- What to produce: Which lines of the records below contain the word "markten"? Copy each of them out.

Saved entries

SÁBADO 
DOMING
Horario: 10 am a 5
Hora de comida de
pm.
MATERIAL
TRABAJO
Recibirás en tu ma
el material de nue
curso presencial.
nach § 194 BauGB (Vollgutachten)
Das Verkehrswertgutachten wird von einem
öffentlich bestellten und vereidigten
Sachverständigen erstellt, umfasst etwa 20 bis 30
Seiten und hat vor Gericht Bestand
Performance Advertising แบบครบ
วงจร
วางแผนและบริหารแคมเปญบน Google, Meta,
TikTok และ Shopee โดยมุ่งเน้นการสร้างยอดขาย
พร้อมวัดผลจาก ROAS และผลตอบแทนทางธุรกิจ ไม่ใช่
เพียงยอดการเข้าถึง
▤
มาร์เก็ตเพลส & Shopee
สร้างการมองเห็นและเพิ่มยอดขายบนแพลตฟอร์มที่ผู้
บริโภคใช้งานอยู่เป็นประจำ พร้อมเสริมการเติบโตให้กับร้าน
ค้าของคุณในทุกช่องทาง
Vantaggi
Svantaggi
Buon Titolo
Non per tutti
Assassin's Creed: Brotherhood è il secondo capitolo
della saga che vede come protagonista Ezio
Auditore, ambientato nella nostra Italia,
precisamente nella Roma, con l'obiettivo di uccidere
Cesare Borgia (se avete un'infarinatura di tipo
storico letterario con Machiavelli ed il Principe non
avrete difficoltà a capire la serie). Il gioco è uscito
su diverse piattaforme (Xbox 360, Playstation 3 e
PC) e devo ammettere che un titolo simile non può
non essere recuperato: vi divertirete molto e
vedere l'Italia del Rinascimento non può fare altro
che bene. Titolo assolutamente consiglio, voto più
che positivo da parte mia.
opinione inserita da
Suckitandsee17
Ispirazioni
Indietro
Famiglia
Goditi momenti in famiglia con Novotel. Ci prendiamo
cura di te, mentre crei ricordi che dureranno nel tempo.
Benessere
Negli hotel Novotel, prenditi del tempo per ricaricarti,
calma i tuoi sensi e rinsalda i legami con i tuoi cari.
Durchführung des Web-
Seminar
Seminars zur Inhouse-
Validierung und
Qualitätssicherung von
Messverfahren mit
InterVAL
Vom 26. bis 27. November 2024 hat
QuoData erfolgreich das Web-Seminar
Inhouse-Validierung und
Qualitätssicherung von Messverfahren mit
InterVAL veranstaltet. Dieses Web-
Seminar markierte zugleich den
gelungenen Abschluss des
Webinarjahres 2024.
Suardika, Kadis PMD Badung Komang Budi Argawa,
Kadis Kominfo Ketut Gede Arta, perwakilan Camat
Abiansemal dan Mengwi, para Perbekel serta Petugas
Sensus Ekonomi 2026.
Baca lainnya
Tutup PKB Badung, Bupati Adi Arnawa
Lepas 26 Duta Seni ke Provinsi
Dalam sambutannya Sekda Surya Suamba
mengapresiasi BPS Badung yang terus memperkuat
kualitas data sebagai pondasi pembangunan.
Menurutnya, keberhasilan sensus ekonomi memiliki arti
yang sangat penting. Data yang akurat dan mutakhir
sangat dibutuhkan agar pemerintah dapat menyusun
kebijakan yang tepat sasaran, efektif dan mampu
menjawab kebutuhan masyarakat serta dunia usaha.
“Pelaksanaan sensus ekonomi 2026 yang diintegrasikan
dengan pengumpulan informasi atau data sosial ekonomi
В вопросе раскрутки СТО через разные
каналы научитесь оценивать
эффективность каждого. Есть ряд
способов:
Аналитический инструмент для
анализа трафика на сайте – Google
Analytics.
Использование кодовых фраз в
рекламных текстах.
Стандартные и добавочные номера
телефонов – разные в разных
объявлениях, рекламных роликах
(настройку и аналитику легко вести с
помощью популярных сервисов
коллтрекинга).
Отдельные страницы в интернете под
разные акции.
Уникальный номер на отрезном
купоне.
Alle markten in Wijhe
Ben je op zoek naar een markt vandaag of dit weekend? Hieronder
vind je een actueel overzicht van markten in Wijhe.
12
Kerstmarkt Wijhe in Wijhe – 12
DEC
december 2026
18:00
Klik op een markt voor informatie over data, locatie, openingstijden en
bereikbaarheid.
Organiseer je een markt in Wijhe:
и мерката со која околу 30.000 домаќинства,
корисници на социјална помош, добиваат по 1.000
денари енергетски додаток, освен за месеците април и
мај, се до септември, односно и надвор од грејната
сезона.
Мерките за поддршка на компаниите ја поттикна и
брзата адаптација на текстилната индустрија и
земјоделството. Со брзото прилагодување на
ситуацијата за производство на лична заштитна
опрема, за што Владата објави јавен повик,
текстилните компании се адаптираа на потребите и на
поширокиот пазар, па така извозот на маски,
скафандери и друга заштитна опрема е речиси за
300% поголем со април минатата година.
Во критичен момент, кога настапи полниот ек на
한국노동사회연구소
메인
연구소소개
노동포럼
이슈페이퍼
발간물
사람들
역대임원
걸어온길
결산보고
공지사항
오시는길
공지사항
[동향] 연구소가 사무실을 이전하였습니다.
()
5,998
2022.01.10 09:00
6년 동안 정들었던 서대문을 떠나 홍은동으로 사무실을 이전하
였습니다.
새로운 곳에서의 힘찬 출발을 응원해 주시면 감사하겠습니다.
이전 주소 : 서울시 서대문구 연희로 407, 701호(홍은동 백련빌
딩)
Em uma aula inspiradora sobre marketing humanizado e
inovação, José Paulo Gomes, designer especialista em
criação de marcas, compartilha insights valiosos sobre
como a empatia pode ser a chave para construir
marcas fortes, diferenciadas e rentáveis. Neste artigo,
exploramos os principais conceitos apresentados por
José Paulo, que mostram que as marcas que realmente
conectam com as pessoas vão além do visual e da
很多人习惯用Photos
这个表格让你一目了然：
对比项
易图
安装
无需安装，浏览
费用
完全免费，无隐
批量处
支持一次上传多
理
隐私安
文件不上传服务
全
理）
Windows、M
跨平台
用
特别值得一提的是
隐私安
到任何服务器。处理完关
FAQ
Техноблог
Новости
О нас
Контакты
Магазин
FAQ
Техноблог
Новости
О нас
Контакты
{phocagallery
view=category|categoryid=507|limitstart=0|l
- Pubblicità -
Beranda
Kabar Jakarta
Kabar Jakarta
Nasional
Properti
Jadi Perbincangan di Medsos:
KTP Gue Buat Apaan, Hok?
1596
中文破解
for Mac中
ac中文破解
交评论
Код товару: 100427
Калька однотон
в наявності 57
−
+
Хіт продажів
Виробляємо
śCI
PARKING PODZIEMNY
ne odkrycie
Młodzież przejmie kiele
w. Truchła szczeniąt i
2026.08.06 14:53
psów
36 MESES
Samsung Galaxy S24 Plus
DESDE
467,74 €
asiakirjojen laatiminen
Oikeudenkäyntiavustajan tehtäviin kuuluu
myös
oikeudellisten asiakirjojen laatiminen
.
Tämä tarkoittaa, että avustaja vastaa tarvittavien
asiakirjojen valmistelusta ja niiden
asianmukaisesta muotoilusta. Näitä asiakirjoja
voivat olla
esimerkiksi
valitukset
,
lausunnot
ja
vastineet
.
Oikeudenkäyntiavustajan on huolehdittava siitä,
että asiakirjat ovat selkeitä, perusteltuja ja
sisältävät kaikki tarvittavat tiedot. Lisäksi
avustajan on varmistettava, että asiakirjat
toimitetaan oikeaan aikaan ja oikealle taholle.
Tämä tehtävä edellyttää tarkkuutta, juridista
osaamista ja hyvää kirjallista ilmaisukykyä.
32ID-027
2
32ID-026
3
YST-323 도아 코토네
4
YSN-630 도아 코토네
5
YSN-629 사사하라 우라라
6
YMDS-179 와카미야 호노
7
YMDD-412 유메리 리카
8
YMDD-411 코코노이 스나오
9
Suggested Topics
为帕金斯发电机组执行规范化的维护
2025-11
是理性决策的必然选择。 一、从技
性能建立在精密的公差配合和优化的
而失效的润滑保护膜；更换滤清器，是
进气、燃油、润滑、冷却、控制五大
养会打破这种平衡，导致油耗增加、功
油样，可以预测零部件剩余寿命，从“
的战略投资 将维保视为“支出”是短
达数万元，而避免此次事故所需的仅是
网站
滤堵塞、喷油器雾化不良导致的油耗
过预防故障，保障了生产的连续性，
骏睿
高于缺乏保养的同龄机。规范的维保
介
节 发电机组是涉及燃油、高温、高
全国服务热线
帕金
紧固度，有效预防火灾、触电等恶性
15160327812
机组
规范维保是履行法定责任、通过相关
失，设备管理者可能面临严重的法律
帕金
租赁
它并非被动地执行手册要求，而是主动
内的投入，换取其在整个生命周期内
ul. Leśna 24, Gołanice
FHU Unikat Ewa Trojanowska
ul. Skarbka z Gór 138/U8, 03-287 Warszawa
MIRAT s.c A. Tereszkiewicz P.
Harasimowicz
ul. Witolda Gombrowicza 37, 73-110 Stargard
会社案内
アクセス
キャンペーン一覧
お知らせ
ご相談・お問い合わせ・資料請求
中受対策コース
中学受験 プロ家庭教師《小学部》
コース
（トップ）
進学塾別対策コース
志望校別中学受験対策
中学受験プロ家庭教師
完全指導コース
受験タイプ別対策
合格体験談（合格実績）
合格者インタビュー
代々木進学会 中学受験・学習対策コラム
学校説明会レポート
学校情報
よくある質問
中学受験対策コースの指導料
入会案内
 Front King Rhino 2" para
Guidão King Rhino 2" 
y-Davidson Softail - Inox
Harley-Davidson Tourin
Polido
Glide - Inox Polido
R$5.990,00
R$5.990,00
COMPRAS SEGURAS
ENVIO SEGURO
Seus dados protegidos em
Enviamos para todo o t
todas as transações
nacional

- Expected output:
Alle markten in Wijhe
vind je een actueel overzicht van markten in Wijhe.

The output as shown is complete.